St Mary's Cathedral
St Mary's Cathedral Gdansk Reviews
St Mary's Cathedral and Tower Aug 28, 2013
St Mary’s Basilica is one of the most prominent buildings in Gdansk. It is the largest medieval brick built church in Europe. Initially a centre of Catholic pilgrimage dedicated to the Virgin Mary, it has spent parts of its history as a Lutheran church (explaining how white washed and plain it is inside) and only reverted to Catholic use after the Second World War.
It was badly damaged in the war, and parts of what you see are a modern recreation of the original structure. However, it was remade close to the original. It’s hard not to be impressed by the brick construction – light and airy at a point in history when British cathedrals needed extensive stone buttressing to stay up. There is not much in the way of original medieval decoration, because of the Lutheran influences and also because it was extensively looted in the war; the Germans blamed the Soviet army and the Soviets blamed the Germans, and given that pieces of art have turned up in both sides’ post war territory it was probably both of them. But a gorgeous medieval clock has survived, and there are some nice side chapels, including quite a modern one at the back.

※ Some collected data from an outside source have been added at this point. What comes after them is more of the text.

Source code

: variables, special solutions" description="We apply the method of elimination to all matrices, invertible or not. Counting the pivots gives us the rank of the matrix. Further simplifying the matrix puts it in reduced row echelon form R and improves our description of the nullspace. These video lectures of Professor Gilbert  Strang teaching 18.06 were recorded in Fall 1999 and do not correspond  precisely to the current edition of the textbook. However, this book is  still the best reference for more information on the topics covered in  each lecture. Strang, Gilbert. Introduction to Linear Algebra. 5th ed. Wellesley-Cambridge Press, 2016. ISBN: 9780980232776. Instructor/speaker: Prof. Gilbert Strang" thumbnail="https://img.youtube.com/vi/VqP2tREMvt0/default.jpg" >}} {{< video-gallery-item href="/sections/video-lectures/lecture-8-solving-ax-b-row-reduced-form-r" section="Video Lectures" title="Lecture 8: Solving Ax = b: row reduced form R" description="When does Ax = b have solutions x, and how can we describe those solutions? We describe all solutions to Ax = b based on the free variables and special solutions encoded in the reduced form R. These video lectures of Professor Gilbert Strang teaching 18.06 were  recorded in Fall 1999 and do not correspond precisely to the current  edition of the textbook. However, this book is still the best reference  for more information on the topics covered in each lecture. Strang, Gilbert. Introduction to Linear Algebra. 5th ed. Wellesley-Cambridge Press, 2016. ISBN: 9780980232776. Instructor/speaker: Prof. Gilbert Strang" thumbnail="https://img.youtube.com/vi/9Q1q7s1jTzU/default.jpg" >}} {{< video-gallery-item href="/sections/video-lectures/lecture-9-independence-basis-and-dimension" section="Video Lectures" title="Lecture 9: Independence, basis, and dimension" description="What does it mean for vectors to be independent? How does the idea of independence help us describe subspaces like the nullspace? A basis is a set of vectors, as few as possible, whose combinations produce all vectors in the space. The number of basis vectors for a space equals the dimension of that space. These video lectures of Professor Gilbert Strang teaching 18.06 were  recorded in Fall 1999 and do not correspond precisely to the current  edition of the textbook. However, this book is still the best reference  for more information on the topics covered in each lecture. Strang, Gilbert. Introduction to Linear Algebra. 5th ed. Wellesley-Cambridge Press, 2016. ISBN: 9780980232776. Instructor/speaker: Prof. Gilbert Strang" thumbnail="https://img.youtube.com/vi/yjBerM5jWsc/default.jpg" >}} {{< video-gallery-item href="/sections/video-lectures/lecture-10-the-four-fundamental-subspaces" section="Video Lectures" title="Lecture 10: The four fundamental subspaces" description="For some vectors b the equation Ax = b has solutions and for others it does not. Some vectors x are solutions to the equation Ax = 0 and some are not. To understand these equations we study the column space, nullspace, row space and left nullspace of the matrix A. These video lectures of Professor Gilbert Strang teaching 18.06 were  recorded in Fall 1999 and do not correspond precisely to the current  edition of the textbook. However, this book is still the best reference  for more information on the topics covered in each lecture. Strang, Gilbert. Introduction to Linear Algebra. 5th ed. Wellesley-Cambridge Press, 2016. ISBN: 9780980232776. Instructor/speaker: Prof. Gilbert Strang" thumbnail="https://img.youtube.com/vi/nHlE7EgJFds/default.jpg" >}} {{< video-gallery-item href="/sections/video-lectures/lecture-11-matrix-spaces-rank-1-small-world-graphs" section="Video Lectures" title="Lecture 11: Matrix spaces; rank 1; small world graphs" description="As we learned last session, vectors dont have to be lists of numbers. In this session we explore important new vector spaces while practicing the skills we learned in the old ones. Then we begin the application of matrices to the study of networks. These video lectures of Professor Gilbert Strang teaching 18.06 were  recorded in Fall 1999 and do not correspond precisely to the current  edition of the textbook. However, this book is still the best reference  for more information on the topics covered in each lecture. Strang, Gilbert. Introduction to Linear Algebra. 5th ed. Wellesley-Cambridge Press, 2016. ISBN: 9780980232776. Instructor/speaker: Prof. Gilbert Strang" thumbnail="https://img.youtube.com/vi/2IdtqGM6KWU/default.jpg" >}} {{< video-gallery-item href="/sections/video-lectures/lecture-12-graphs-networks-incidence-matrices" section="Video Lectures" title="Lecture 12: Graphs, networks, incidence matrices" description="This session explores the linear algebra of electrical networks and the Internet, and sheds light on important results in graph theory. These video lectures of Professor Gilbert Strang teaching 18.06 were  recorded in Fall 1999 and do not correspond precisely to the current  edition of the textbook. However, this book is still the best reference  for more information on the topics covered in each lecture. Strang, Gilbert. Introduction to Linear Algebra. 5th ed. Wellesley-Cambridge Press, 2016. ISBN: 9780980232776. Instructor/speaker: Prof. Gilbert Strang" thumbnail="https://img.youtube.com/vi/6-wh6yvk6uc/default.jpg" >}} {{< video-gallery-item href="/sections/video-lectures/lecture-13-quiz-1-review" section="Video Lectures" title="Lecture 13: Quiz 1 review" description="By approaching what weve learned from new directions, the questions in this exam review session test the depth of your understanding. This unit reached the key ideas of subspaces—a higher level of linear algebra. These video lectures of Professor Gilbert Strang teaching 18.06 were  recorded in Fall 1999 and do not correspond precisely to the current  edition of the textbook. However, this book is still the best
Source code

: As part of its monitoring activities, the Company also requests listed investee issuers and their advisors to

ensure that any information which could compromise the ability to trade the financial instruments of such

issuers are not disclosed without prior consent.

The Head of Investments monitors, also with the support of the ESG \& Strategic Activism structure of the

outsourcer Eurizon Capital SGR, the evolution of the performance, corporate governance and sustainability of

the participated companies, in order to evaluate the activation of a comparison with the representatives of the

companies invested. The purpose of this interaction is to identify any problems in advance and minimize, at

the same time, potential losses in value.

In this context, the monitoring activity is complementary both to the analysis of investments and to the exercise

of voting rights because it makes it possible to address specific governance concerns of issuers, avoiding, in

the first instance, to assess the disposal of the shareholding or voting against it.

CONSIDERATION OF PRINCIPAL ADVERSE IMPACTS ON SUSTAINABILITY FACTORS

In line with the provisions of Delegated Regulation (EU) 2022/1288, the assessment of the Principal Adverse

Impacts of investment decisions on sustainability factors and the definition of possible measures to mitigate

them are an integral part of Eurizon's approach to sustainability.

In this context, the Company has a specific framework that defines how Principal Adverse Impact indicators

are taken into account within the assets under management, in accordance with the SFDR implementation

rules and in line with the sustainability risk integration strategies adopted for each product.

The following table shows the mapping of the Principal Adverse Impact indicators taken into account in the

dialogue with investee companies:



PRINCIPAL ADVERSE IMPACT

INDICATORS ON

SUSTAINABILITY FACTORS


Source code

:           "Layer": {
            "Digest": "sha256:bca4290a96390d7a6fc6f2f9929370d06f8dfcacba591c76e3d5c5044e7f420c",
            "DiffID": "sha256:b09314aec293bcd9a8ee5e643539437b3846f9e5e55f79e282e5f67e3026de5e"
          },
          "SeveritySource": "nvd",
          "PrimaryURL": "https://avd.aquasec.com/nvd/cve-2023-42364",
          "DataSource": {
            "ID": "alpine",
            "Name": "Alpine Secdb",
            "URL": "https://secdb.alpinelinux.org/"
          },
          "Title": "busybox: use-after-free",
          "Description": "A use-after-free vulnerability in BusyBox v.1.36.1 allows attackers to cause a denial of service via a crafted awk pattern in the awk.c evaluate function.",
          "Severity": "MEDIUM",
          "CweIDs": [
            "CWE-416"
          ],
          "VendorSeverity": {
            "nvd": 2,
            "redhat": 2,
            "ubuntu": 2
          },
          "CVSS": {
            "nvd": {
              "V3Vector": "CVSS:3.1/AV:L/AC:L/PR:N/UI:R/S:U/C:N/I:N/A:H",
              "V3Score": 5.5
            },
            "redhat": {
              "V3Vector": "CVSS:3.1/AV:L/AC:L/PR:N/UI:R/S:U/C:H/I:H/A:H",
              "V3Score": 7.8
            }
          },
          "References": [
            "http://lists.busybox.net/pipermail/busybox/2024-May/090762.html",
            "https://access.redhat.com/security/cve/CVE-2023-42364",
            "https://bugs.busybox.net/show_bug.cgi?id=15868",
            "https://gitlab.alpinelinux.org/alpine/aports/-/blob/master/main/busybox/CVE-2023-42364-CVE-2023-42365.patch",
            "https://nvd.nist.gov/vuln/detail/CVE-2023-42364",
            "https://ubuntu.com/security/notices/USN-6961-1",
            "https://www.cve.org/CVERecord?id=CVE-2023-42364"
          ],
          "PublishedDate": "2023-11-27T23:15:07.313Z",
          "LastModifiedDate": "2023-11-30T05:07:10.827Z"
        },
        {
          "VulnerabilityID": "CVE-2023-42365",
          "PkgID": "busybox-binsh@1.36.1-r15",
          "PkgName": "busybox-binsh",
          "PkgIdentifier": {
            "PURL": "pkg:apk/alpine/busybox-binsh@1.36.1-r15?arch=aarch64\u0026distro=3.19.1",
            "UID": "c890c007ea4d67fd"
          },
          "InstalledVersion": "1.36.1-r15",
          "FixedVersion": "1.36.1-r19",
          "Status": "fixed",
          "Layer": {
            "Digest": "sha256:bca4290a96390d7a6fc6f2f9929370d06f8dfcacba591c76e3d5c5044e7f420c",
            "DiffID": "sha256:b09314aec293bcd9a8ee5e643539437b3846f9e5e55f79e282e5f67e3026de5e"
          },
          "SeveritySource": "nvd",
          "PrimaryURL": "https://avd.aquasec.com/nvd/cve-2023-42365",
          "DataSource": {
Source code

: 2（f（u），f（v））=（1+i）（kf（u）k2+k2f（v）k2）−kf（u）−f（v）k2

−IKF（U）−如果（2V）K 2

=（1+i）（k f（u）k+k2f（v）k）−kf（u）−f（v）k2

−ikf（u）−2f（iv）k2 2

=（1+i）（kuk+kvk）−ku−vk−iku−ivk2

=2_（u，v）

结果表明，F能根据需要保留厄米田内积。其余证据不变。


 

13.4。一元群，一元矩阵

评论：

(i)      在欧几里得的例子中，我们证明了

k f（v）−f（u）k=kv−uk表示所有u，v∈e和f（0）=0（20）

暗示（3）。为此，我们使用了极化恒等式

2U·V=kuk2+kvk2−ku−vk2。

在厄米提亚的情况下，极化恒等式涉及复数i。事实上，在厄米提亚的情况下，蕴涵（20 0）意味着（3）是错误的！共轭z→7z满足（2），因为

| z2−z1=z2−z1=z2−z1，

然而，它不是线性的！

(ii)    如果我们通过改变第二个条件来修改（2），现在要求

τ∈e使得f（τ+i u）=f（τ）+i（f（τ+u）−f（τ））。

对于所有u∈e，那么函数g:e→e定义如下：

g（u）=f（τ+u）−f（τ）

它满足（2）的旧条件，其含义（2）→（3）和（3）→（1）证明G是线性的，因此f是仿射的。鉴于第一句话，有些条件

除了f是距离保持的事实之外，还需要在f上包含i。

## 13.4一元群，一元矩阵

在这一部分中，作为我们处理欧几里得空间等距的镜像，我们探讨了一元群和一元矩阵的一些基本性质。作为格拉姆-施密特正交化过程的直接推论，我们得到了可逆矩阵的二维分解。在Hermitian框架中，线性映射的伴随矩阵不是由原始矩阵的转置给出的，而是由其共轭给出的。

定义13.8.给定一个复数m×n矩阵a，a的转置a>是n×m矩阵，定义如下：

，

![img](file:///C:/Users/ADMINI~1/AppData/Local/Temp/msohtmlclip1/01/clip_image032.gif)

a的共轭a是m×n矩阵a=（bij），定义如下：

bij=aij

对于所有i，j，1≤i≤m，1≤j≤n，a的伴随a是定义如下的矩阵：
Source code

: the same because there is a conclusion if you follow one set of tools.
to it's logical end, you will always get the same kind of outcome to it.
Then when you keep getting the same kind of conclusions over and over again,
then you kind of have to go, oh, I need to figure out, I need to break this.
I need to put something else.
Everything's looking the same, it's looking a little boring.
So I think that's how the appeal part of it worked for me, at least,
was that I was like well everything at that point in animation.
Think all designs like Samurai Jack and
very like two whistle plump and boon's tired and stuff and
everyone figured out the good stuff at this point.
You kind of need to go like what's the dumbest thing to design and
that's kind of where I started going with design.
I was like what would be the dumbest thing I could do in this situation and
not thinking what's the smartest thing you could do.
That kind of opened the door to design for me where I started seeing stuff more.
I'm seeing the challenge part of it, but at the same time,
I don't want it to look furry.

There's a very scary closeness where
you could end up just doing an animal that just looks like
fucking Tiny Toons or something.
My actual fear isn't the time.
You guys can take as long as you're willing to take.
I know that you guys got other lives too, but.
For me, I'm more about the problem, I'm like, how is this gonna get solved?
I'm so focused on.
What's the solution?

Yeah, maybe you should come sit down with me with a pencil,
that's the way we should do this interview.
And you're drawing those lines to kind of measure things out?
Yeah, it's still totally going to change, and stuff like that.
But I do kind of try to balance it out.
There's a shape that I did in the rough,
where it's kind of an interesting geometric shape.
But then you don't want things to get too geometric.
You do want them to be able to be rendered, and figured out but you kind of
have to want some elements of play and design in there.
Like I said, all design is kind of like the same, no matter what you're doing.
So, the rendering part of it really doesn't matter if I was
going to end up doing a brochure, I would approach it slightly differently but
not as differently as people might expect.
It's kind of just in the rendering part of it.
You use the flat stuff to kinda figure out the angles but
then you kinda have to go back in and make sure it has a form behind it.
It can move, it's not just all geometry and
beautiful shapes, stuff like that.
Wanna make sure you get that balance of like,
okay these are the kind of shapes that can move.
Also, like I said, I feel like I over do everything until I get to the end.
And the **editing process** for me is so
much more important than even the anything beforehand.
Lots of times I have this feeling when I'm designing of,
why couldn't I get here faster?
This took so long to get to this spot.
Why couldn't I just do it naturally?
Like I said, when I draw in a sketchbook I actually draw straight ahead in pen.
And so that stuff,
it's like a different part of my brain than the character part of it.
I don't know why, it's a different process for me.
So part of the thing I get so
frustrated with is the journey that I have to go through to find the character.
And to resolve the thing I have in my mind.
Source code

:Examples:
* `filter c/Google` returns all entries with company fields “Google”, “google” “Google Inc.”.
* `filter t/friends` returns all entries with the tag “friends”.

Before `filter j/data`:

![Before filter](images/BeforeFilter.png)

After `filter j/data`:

But the real reason to visit is the great brick tower. It’s a dizzying climb, first up a narrow twisting staircase, and then in caged concrete walkways spiralling up the huge void inside the tower. It is hard to tell how big it is from the ground, but from inside the tower is huge. You can see the concrete roofing replacing brickwork that collapsed (in some cases melting) during a fire in the last days of the war, and the bells themselves, before emerging onto a tiny platform on the tower roof. This offers spectacular views out over Gdansk, to the sea and the shipyards on one side and the countryside in the other direction. There is a man who will hire you some binoculars if you like.
The tower is a significant climb, and has no real space to even rest if people are coming up behind you until you enter the upper reaches of the tower. The staircase is steep, narrow, and frankly terrifying, and I don’t even have that many issues with heights as a rule. So don’t try the tower if you have any mobility problems or any small children that can’t manage hundreds of stairs on their own. Entrance to the cathedral is 4 zloty and the tower is another 5 zloty. There is a small shop that sells guidebooks, including in English, but I didn’t get one. Bear in mind that many Polish people are deeply religious and respectful dress is certainly appreciated.